*** SUPPLIED MATERIAL ***
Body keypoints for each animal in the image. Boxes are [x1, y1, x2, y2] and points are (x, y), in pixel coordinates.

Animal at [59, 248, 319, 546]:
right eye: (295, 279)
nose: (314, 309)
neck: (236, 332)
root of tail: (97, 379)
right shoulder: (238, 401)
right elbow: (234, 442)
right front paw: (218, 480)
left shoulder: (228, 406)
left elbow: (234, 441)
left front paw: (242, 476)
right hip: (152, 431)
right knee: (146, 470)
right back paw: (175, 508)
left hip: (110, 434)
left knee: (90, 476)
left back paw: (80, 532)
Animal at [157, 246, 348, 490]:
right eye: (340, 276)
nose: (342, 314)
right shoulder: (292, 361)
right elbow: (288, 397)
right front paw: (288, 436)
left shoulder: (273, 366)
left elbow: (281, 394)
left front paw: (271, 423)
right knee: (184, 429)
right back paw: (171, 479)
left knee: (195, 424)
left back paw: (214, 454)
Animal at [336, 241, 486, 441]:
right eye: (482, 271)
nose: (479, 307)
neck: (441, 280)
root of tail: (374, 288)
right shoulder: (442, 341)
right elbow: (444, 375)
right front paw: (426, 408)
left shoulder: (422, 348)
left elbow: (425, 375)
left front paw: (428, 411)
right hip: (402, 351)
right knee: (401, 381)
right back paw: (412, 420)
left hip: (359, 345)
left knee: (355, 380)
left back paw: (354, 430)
*** End of SUPPLIED MATERIAL ***
*** SUPPLIED MATERIAL ***
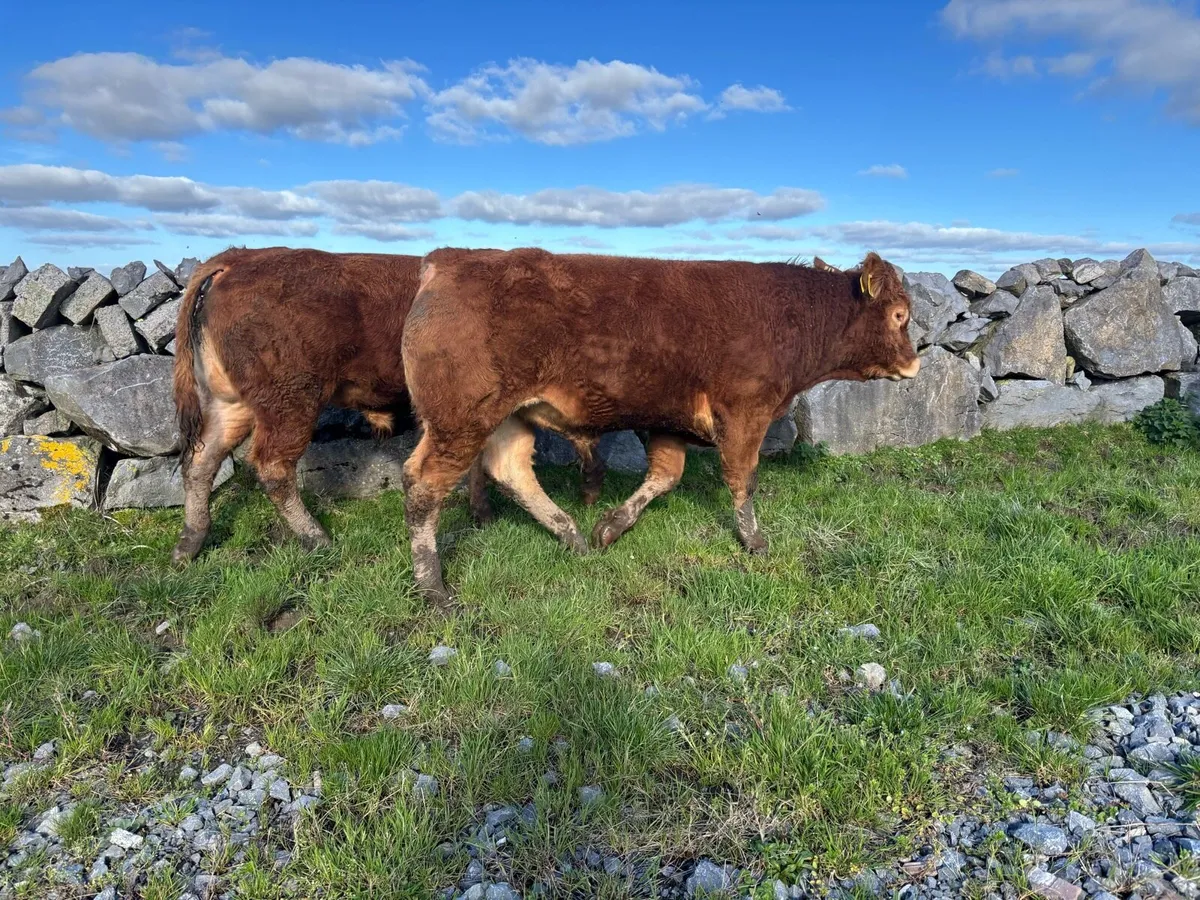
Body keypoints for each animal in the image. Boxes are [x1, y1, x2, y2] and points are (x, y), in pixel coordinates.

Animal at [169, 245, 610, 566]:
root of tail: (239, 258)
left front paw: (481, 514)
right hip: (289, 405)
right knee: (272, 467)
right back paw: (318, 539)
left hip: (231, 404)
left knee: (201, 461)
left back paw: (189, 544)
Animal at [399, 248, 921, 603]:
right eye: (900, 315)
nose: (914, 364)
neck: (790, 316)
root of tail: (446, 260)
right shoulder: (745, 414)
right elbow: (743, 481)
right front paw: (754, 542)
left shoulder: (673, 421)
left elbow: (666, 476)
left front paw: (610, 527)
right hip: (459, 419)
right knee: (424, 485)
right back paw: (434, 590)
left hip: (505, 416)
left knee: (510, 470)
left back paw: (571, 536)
*** End of SUPPLIED MATERIAL ***
*** SUPPLIED MATERIAL ***
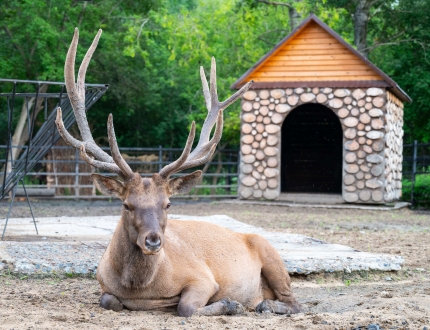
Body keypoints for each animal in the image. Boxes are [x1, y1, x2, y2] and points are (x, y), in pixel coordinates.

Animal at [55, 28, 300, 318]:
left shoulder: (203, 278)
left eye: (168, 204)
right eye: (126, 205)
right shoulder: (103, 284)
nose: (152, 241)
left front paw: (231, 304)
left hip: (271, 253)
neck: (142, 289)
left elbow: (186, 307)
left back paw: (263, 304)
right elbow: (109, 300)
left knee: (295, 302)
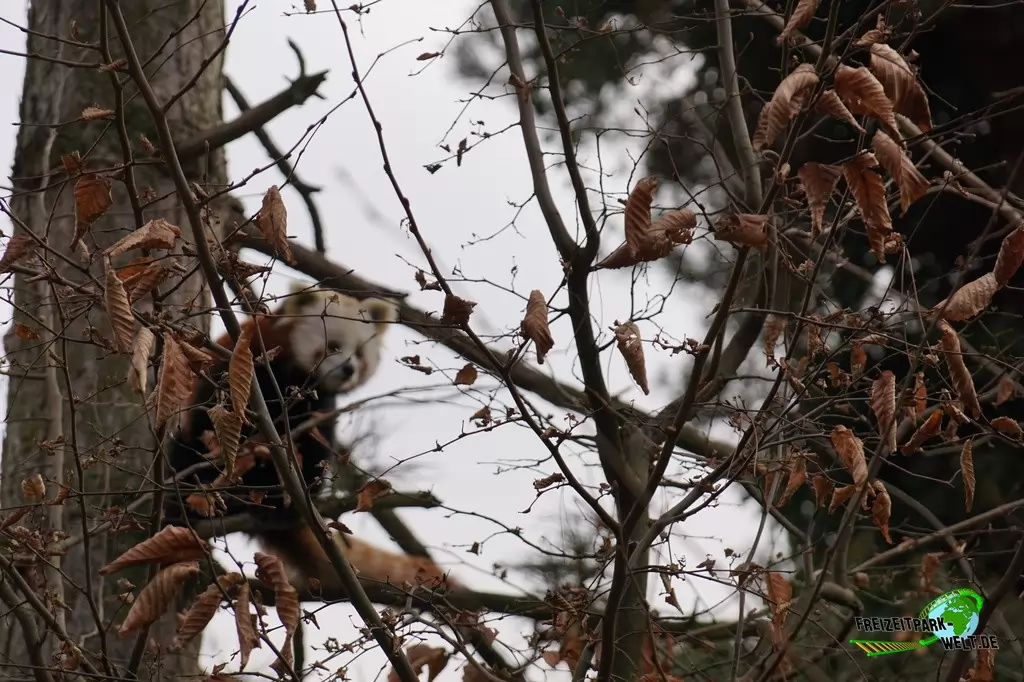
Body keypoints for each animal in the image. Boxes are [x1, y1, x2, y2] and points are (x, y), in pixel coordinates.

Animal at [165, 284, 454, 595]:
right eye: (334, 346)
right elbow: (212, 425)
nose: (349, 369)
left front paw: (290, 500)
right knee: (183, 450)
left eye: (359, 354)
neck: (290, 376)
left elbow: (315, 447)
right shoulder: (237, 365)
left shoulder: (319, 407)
*** End of SUPPLIED MATERIAL ***
**AIM OF THE TASK**
From the line that has "right shoulder: (442, 341)" through the line that has "left back paw: (354, 430)", copy every line exactly as it appears above, and leave out all others.

**WRITTEN SOLUTION**
right shoulder: (442, 341)
right elbow: (444, 375)
right front paw: (426, 408)
left shoulder: (422, 348)
left elbow: (425, 375)
left front paw: (428, 411)
right hip: (402, 351)
right knee: (401, 381)
right back paw: (412, 420)
left hip: (359, 345)
left knee: (355, 380)
left back paw: (354, 430)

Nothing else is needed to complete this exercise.